Re-presentation and resistance in the context of school exclusion: reasons to be critical.
Journal of Community and Applied Social Psychology, 14
In this article an examination of how we, in the everyday, develop critical engagement with the shifting relations of power and oppression around us is presented. The article explores the role of representations in maintaining the racialized patterns of school exclusion in Britain. Social representations theory is used to investigate how racializing re-presentations pervade and create institutionalized practices, how these re-presentations invade young people's sense of self and ultimately how young people collaborate to resist and reject oppressive relations. The material presented here, from interviews with young people excluded from school, and parents, teachers and others involved in school exclusion, illustrates how young people problematize and critique racializing re-presentations while participating in the conditions of oppression and resistance that pervade their experiences of school.

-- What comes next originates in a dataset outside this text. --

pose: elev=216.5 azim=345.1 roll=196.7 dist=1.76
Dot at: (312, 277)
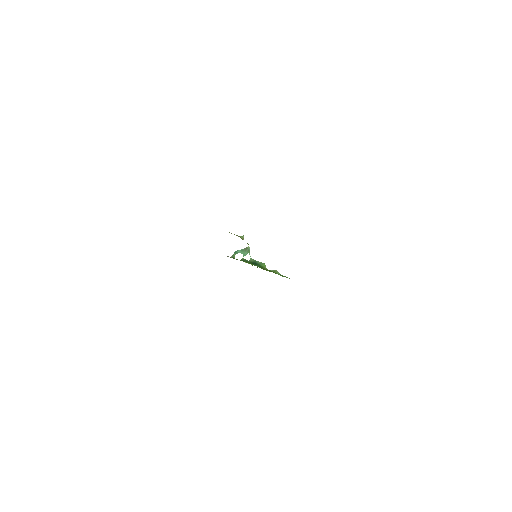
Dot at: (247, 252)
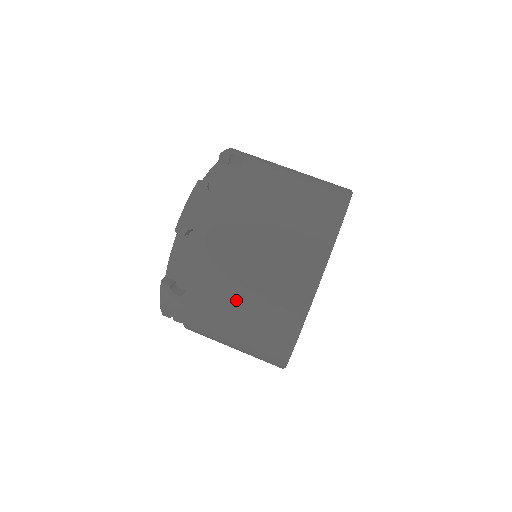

The discussion is divided into three sections. The first examines the institutionalization of stigmatizing representations, visible in social practices. The second section looks at the role of re-presentation in the social construction of Black pupils. The concluding section explores the possibilities of resistance and critical engagement in the everyday. As a whole this reveals how young people develop critical engagement with the re-presentations that filter into and so constitute their realities. This enables an analysis of the role of resistance and contestation in social re-presentation, highlights the importance of participation and community and so invites a critical version of social representations theory.